Imagine a holographic view of a patient—a Biomedical Digital Twin—reflecting their unique physiology, lifestyle, and medical history. This isn’t science fiction; it’s a rapidly evolving field transforming healthcare and research. This article explores various types of digital twins and their applications, with a focus on dataset digital twins.

Types of digital twins in biomedical research

A Biomedical Digital Twin (BDT) is a computational, in-silico representation of an individual, integrating physiological and other relevant data to create a dynamic, interactive model. This bidirectional flow of information between the real individual and their digital twin allows for powerful simulations and predictions, opening exciting new avenues for personalized care and patient-tailored treatments.

An example of a BDT project that interacts with federated databases was introduced by i2b2 in 2022 with i2b2 digital twin (DT) software available since 2024 using LLMs for ETL, ontology creations, report processing, querying, ontology selections, and data export. Another example are immune digital twins (as described in this 2024 paper), generated to understand the human immune system’s health, disease, and therapy response functions. Efforts in the immune DT area are many, with workshops offered, conferences, and a Research Data Alliance working group (authors of the paper above), that cover the topic and bring together stakeholders from industry, pharma, biotech, start-ups, and bio-cluster sectors to form an active Digital Twins community for the human immune system.

Dataset Digital Twins (DDTs)—virtual replicas of real-world datasets—offer a powerful new approach to data analysis and machine learning. These comprehensive digital counterparts, complete with ground-truth annotations and metadata, enable improved analysis, efficient model training, and realistic simulations without the need for physical data collection.

Why are dataset digital twins (DDTs) relevant in Biomedicine?

Biomedical research frequently generates data requiring careful handling due to its sensitive nature. Data derived from human subjects raises ethical, legal, and social concerns, often impeding data sharing due to complex processing requirements. Depending on the level of data use restrictions, various sharing strategies can enable secondary use and overcome data retention by the original researchers. Several approaches have been proposed to facilitate the responsible use of sensitive data, among them data visitation and federated data integration.

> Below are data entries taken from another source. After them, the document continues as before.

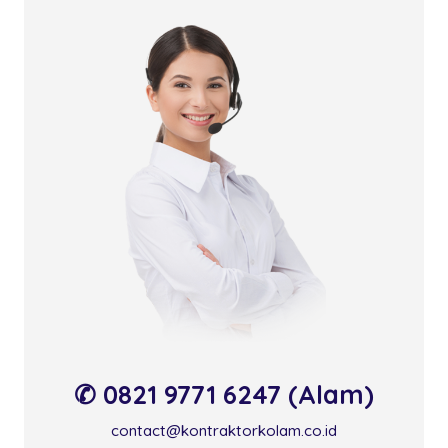
✆ 0821 9771 6247 (Alam)
contact@kontraktorkolam.co.id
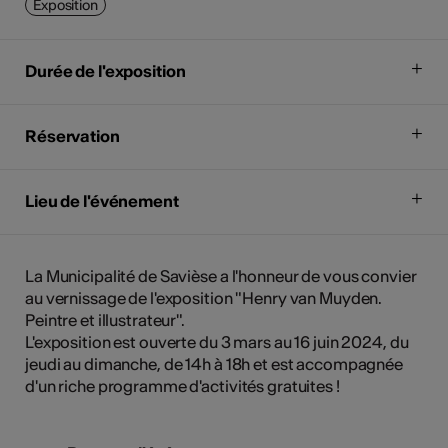
Exposition
Durée de l'exposition
Réservation
Lieu de l'événement
La Municipalité de Savièse a l'honneur de vous convier
au vernissage de l'exposition "Henry van Muyden.
Peintre et illustrateur".
L'exposition est ouverte du 3 mars au 16 juin 2024, du
jeudi au dimanche, de 14h à 18h et est accompagnée
d'un riche programme d'activités gratuites !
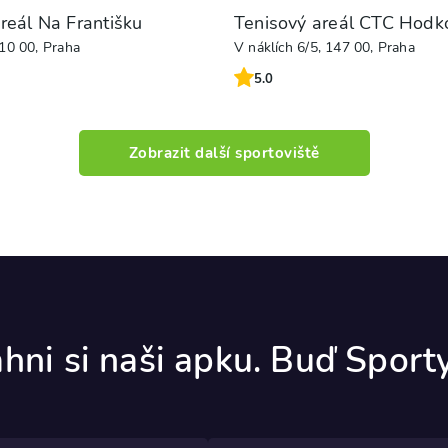
reál Na Františku
Tenisový areál CTC Hodk
10 00, Praha
V náklích 6/5, 147 00, Praha
5.0
Zobrazit další sportoviště
hni si naši apku. Buď Spor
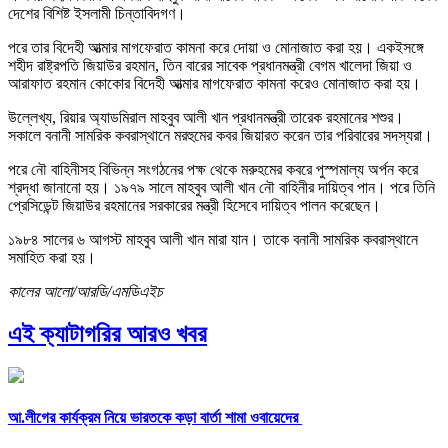
দেশের বিশিষ্ট ইসলামী চিন্তাবিদগণ।
পরে তার বিদেহী আত্মার মাগফেরাত কামনা করে দোয়া ও মোনাজাত করা হয়। একইসঙ্গে
শহীদ রাষ্ট্রপতি জিয়াউর রহমান, তিন বারের সাবেক প্রধানমন্ত্রী বেগম খালেদা জিয়া ও
আরাফাত রহমান কোকোর বিদেহী আত্মার মাগফেরাত কামনা করেও মোনাজাত করা হয়।
উল্লেখ্য, রিয়ার অ্যাডমিরাল মাহবুব আলী খান প্রধানমন্ত্রী তারেক রহমানের শশুর।
সকালে বনানী সামরিক কবরাস্থানে মরহুমের কবর জিয়ারত করেন তার পরিবারের সদস্যরা।
পরে নৌ বাহিনীসহ বিভিন্ন সংগঠনের পক্ষ থেকে মরুহমের কবরে পুস্পমাল্য অর্পন করে
শ্রদ্ধা জানানো হয়। ১৯৭৯ সালে মাহবুব আলী খান নৌ বাহিনীর দায়িত্ব পান। পরে তিনি
প্রেসিডেন্ট জিয়াউর রহমানের সরকারের মন্ত্রী হিসেবে দায়িত্ব পালন করেছেন।
১৯৮৪ সালের ৬ আগস্ট মাহবুব আলী খান মারা যান। তাকে বনানী সামরিক কবরাস্থানে
সমাহিত করা হয়।
কালের আলো/আরডি/এমডিএইচ
এই ক্যাটাগরির আরও খবর
আ.লীগের কার্যক্রম নিয়ে ভারতকে কড়া বার্তা শামা ওবায়েদের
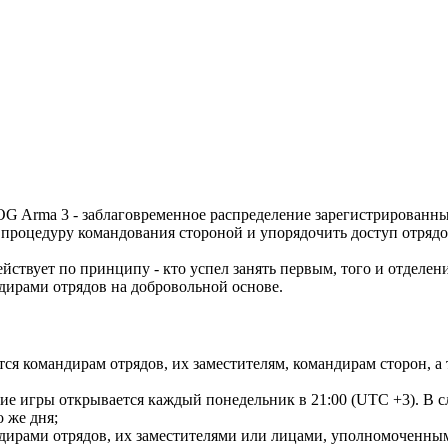
G Arma 3 - заблаговременное распределение зарегистрированны
процедуру командования стороной и упорядочить доступ отрядо
ствует по принципу - кто успел занять первым, того и отделени
дирами отрядов на добровольной основе.
ся командирам отрядов, их заместителям, командирам сторон, а
ие игры открывается каждый понедельник в 21:00 (UTC +3). В 
 же дня;
ирами отрядов, их заместителями или лицами, уполномоченным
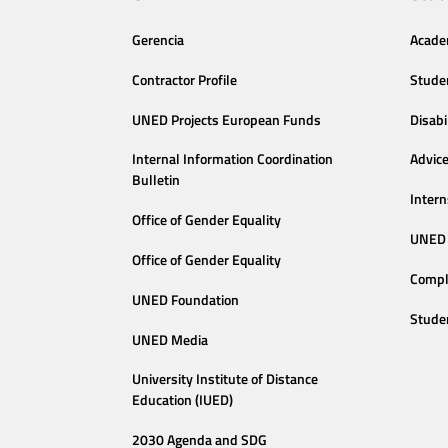
Gerencia
Acade
Contractor Profile
Stude
UNED Projects European Funds
Disabi
Internal Information Coordination
Advic
Bulletin
Intern
Office of Gender Equality
UNED 
Office of Gender Equality
Compl
UNED Foundation
Stude
UNED Media
University Institute of Distance
Education (IUED)
2030 Agenda and SDG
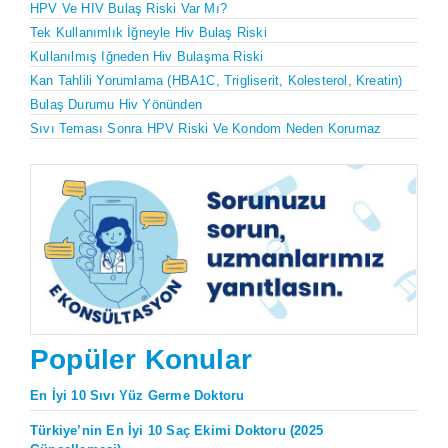
HPV Ve HIV Bulaş Riski Var Mı?
Tek Kullanımlık İğneyle Hiv Bulaş Riski
Kullanılmış Iğneden Hiv Bulaşma Riski
Kan Tahlili Yorumlama (HBA1C, Trigliserit, Kolesterol, Kreatin)
Bulaş Durumu Hiv Yönünden
Sıvı Teması Sonra HPV Riski Ve Kondom Neden Korumaz
Popüler Konular
En İyi 10 Sıvı Yüz Germe Doktoru
Türkiye’nin En İyi 10 Saç Ekimi Doktoru (2025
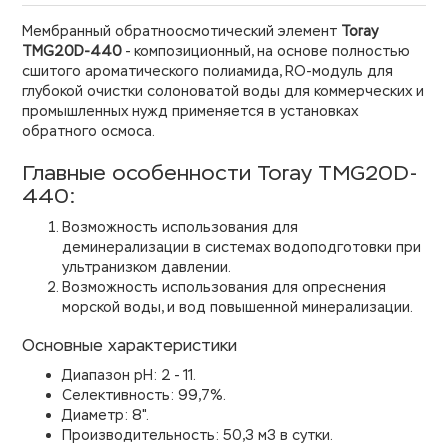
Мембранный обратноосмотический элемент
Toray
TMG20D-440
- композиционный, на основе полностью
сшитого ароматического полиамида, RO-модуль для
глубокой очистки солоноватой воды для коммерческих и
промышленных нужд применяется в установках
обратного осмоса.
Главные особенности Toray TMG20D-
440:
Возможность использования для
деминерализации в системах водоподготовки при
ультранизком давлении.
Возможность использования для опреснения
морской воды, и вод повышенной минерализации.
Основные характеристики
Диапазон pH: 2 - 11.
Селективность: 99,7%.
Диаметр: 8".
Производительность
: 50,3 м3 в сутки
.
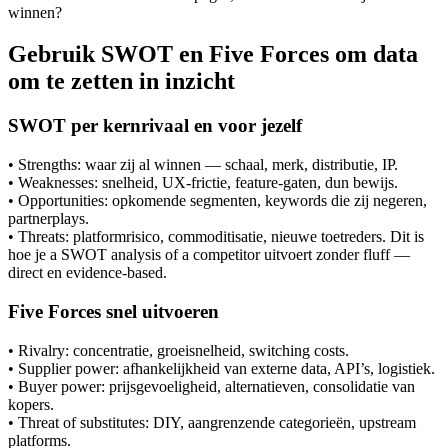
winnen?
Gebruik SWOT en Five Forces om data
om te zetten in inzicht
SWOT per kernrivaal en voor jezelf
• Strengths: waar zij al winnen — schaal, merk, distributie, IP.
• Weaknesses: snelheid, UX-frictie, feature-gaten, dun bewijs.
• Opportunities: opkomende segmenten, keywords die zij negeren,
partnerplays.
• Threats: platformrisico, commoditisatie, nieuwe toetreders. Dit is
hoe je a SWOT analysis of a competitor uitvoert zonder fluff —
direct en evidence-based.
Five Forces snel uitvoeren
• Rivalry: concentratie, groeisnelheid, switching costs.
• Supplier power: afhankelijkheid van externe data, API’s, logistiek.
• Buyer power: prijsgevoeligheid, alternatieven, consolidatie van
kopers.
• Threat of substitutes: DIY, aangrenzende categorieën, upstream
platforms.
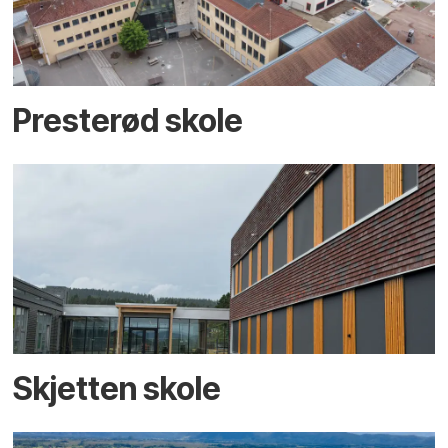
Presterød skole
Skjetten skole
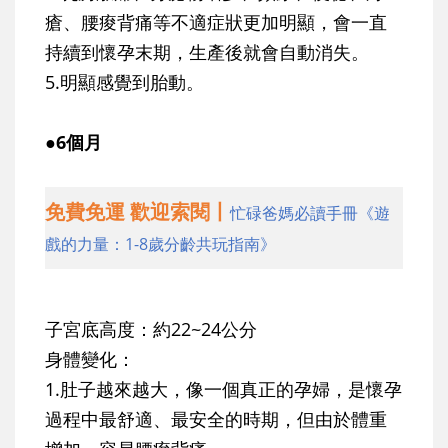
瘡、腰痠背痛等不適症狀更加明顯，會一直
持續到懷孕末期，生產後就會自動消失。
5.明顯感覺到胎動。
●6個月
免費免運 歡迎索閱丨
忙碌爸媽必讀手冊《遊
戲的力量：1-8歲分齡共玩指南》
子宮底高度：約22~24公分
身體變化：
1.肚子越來越大，像一個真正的孕婦，是懷孕
過程中最舒適、最安全的時期，但由於體重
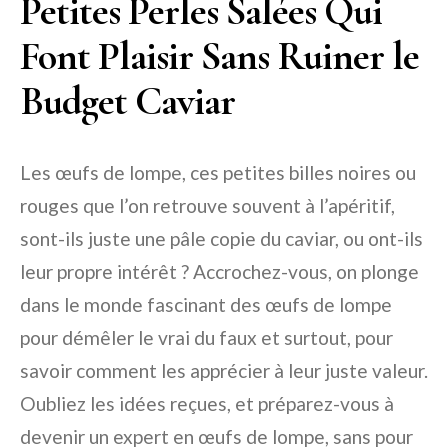
Petites Perles Salées Qui
Font Plaisir Sans Ruiner le
Budget Caviar
Les œufs de lompe, ces petites billes noires ou
rouges que l’on retrouve souvent à l’apéritif,
sont-ils juste une pâle copie du caviar, ou ont-ils
leur propre intérêt ? Accrochez-vous, on plonge
dans le monde fascinant des œufs de lompe
pour démêler le vrai du faux et surtout, pour
savoir comment les apprécier à leur juste valeur.
Oubliez les idées reçues, et préparez-vous à
devenir un expert en œufs de lompe, sans pour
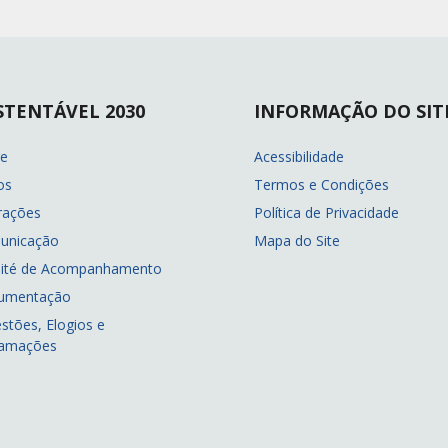
STENTÁVEL 2030
INFORMAÇÃO DO SIT
re
Acessibilidade
os
Termos e Condições
rações
Política de Privacidade
unicação
Mapa do Site
ité de Acompanhamento
umentação
stões, Elogios e
lamações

A DDT can offer several layers of protection for sensitive information, chief among them, the anonymization of data by removing personally identifiable information (PII) from datasets, and generation of synthetic data that mimics the statistical properties of the original data.

This 2024 paper presents a novel application of digital twins in biomedical research that generates synthetic data as a twin of real datasets, to address the reluctance to share sensitive data.

FAIRLYZ digital twin

The FAIRLYZ digital twin (FDT), planned for the next version of FAIRLYZ, will provide a dataset digital twin with associated metadata and statistical representation. The FDT metadata includes the information in the FAIRLYZ registry which includes a quality assessment of the data and other provenance information such as: study information, information about the researcher or research organization and analysis processes

Comparing FDTs generates a score and a visualization highlighting dataset similarities and differences. For example, FDTs representing colon and lung cancer cohorts might share genomic data and certain genotypes but differ in medical history (e.g., recovery process, therapy), data types (e.g., metabolomics data present only in the lung cancer study), or analysis methods (e.g., statistical analysis vs. machine learning). The original data resides with the owner of the data and does not need to be moved. FDTs are generated by the owner of the data, or the secondary researcher being granted access to the original data and reusing it for secondary analysis, including AI/ML.

The FDT enables access to quality-assessed data, mitigating the risk of biased analyses from data lacking quality control. It also incentivizes scientists to overcome data protection barriers or their tendency not to share data at all.